First Problem: Inscrutible Error
I had one hiccup when I tried to place an order and it didn’t work. It turned out one of the font files was too large. When I made a stripped-down version that contained only the glyphs I cared about, it worked fine. I figured this out on my own. The error message was useless. I’m not sure what someone who doesn’t know how to use pyftsubset to make a new font file would do.
Second Problem: Wildly INACCURATE Color Matching
Check out this example from another project I did. The coaster was made by CafePress to match some decor in the room where the keyboard lives. CafePress did a great job on color match, but look at Thockfactory’s keycaps sitting on top.
The green is OK. The orange is… almost acceptable. But that yellow! Tragic.
THIRD Problem: They’re Not Available anymore?

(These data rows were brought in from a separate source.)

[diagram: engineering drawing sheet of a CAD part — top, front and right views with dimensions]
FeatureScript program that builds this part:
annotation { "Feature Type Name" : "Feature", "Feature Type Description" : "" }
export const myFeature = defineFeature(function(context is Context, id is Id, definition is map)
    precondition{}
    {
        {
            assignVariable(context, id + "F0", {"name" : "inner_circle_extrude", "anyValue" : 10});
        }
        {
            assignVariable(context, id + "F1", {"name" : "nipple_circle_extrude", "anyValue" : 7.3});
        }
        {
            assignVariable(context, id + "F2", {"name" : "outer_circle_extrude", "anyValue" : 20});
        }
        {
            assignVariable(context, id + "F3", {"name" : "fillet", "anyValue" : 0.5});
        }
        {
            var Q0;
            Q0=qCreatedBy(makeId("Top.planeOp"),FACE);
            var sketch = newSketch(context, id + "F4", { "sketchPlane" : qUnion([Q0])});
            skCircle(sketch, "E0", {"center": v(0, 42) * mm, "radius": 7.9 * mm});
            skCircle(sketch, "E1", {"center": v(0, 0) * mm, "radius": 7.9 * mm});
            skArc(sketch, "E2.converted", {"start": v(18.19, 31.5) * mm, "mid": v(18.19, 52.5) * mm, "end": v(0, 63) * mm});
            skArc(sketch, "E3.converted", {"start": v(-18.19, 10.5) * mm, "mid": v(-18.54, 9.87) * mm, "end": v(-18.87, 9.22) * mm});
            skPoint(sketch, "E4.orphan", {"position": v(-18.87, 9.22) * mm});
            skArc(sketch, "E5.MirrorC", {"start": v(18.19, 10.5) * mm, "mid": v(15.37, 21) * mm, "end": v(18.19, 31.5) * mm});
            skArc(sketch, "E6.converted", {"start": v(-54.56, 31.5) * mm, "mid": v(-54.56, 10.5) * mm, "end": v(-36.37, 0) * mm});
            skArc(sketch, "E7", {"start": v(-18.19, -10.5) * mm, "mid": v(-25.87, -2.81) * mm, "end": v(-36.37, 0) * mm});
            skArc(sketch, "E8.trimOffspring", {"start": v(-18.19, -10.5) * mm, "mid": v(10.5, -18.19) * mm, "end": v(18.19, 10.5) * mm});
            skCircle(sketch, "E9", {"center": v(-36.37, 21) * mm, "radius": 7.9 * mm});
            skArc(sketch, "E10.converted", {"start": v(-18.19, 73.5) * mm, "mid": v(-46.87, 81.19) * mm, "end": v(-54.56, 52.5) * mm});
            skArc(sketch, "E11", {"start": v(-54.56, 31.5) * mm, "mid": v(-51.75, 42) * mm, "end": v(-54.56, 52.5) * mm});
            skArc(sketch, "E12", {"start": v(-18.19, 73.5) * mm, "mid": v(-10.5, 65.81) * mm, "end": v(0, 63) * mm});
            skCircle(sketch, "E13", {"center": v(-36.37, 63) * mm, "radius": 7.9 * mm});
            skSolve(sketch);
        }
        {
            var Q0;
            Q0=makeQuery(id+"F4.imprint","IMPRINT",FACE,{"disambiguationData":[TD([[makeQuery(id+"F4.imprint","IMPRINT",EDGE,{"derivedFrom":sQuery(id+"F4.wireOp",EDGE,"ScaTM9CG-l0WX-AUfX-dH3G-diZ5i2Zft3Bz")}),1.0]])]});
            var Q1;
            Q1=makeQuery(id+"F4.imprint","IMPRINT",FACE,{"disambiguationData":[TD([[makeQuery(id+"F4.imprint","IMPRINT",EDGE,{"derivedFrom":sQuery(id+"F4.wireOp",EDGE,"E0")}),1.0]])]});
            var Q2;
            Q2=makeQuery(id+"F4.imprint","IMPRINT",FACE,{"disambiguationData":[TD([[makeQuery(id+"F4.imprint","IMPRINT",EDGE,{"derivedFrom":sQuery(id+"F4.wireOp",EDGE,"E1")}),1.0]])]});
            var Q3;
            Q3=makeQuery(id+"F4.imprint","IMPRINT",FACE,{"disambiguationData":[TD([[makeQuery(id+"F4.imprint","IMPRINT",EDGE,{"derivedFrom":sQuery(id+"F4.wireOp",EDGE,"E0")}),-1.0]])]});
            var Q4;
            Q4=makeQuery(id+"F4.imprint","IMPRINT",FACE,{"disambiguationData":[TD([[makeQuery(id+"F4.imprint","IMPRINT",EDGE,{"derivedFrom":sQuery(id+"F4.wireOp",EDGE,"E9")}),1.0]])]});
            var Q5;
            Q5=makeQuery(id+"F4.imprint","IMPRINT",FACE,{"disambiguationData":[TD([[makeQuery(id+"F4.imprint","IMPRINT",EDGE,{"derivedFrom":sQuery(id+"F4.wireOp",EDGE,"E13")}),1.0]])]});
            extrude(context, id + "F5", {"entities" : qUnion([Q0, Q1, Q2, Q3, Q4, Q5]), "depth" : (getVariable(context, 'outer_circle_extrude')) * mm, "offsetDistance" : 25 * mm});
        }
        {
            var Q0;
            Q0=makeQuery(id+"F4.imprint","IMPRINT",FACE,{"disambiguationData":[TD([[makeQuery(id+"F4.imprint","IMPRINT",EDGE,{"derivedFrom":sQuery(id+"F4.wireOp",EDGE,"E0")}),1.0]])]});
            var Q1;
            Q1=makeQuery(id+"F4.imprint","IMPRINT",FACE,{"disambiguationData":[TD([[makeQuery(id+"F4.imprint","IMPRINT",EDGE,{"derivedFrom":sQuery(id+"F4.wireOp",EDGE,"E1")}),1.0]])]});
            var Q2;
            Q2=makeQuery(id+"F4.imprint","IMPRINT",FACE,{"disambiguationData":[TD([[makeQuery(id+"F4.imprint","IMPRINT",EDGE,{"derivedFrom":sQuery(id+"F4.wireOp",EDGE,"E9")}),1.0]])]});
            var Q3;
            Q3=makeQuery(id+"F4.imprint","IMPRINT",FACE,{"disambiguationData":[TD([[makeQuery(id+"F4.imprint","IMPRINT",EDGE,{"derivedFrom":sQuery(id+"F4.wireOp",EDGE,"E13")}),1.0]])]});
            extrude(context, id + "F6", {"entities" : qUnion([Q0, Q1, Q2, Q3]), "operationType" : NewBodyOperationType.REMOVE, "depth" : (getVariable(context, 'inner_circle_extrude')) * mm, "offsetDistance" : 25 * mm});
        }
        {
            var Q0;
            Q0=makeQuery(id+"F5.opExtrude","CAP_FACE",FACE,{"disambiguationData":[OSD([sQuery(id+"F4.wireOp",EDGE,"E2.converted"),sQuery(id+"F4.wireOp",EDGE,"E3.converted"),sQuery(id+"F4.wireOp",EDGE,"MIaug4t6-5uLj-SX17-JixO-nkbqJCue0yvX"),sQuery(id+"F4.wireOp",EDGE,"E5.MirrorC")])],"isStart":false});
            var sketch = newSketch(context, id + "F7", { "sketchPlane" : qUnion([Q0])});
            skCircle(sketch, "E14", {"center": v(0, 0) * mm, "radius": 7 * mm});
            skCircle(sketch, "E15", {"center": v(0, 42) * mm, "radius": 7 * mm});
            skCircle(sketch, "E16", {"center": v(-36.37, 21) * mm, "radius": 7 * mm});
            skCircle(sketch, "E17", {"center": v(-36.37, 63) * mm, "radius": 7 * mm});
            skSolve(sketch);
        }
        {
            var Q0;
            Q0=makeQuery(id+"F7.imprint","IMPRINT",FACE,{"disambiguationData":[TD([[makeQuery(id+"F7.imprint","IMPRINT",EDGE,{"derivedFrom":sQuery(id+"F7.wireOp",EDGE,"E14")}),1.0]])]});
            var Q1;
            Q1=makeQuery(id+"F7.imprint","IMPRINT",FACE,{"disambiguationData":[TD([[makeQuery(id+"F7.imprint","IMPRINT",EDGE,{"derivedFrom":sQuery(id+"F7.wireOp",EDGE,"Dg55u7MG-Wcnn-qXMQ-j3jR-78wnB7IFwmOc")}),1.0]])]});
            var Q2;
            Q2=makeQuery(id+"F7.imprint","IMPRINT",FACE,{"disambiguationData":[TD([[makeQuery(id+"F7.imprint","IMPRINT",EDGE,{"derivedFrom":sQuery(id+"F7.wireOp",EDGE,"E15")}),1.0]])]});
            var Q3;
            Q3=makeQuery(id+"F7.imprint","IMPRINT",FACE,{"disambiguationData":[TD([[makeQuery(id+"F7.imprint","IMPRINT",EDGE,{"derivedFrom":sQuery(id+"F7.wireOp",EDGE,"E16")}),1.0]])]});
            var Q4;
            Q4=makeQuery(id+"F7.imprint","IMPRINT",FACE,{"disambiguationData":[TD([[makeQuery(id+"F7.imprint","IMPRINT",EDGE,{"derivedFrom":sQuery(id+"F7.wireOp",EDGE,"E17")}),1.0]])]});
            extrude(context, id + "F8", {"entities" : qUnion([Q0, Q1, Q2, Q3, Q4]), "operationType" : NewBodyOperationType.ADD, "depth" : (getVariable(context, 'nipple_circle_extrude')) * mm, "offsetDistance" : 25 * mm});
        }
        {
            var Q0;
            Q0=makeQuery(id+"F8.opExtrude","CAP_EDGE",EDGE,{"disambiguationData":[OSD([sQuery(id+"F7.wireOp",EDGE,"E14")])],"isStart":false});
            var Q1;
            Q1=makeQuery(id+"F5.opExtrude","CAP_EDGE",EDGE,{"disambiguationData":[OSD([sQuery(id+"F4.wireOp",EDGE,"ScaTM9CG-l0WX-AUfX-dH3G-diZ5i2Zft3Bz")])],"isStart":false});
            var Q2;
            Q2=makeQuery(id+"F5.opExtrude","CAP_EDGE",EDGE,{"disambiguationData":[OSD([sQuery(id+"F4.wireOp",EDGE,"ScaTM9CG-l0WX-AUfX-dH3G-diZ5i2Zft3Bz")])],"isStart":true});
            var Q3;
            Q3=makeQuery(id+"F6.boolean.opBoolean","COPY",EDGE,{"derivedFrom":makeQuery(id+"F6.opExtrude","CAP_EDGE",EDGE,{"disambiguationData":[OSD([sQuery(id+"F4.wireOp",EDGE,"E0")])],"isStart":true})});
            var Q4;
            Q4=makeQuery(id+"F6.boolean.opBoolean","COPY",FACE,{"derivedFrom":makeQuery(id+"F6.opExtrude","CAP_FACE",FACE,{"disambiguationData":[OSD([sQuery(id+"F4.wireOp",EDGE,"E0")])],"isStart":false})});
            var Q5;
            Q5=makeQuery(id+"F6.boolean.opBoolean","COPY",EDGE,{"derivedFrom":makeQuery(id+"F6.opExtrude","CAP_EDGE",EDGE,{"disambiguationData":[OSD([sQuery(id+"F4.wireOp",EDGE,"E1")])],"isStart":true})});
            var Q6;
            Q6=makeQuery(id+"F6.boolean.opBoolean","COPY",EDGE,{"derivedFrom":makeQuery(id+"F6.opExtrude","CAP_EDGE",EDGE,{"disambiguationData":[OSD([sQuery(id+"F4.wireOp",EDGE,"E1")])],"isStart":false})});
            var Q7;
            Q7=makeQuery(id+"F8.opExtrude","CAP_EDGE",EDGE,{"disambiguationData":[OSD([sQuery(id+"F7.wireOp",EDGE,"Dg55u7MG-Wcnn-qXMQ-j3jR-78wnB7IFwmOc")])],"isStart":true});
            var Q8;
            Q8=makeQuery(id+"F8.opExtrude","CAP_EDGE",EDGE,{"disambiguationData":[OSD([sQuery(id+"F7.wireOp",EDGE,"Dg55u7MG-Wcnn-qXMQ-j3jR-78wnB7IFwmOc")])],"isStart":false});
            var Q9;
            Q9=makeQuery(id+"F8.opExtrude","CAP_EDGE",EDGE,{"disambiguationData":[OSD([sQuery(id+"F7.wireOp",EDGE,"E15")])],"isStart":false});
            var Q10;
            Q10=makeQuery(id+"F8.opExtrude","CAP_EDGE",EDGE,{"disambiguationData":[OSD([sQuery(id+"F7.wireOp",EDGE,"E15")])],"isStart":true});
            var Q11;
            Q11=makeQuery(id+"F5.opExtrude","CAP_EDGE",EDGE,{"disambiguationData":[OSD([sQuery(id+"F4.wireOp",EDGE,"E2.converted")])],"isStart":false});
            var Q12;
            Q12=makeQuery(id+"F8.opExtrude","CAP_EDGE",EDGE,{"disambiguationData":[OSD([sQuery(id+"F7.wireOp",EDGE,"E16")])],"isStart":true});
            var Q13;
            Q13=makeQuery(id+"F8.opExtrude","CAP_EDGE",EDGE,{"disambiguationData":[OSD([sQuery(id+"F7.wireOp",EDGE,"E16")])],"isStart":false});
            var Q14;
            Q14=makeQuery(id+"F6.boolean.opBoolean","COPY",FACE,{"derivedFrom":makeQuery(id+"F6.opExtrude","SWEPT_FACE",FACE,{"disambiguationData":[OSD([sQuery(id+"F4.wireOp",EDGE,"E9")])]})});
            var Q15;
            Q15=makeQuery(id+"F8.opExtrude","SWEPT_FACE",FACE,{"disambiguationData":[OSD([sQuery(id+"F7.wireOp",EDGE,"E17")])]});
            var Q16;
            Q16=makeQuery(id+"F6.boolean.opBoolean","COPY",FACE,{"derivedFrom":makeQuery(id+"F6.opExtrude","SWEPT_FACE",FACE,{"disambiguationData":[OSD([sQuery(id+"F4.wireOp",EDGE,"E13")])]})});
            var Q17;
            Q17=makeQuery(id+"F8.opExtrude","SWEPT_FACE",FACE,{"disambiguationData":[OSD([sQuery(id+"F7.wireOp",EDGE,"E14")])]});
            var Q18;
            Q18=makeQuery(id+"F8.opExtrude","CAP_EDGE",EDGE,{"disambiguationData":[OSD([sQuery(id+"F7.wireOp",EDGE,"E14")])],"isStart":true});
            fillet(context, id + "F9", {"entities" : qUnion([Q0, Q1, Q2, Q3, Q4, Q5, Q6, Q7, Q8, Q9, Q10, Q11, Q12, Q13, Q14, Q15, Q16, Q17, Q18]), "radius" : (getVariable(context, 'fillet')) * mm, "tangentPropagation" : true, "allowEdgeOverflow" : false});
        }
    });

I figured if I’m not trying to match any color, what harm? I just picked some colors and made my keycaps. But when I tried to make a replacement set with larger legends, I hit their maintenance page. They were supposed to be back online in fall 2024. Then Winter. Then March. Then April. Today it just says “We’ll be right back!” I don’t know if they’re ever coming back.
The Keycaps
They’re nice. Colors are uniform in tone (even if it’s not the hue I was expecting), and the legends are crisply printed. It arrives packed neatly in a tray to keep everything organized for an easy installation. If they could fix the color thing and take down the maintenance page, they would have a very good product.
YUZU KEYCAPS
The Designer
It’s as easy to use as Thockfactory. One thing it has going for it is kecap sets to fit odd layouts like the 47-key Planck I’m using. No wasted keycaps and no fussing over profile shapes.
The colors aren’t quite as flexible. You have to pick from one of the plastic colors they have available. The glyphs also aren’t quite as flexible. You have to use something that’s in a font set. I was able to upload the Leland font for all of the music symbols you see, but I couldn’t do the ejector seat like the Thockfactory board.
The Keycaps
Very nice. The legends are crisp, the colors are uniform, and the weight is nice. They arrive neatly packaged in a custom plastic tray made to hold the layout you ordered. Then the whole thing is in a pretty Yuzu-branded box with shrink-wrap. Very tidy.
Comparison
Both services sent me a set of perfectly serviceable keycaps. It’s incredible that I can choose from multiple purveyors to get a one-off print of a set of custom ABS keycaps. Depending on what’s important to the project, I would use either one of them again. For design options and graphics, Thockfactory works better, but the colors on Yuzu were much more faithful. If color matching matters, stick with the closest match you can find on Yuzu.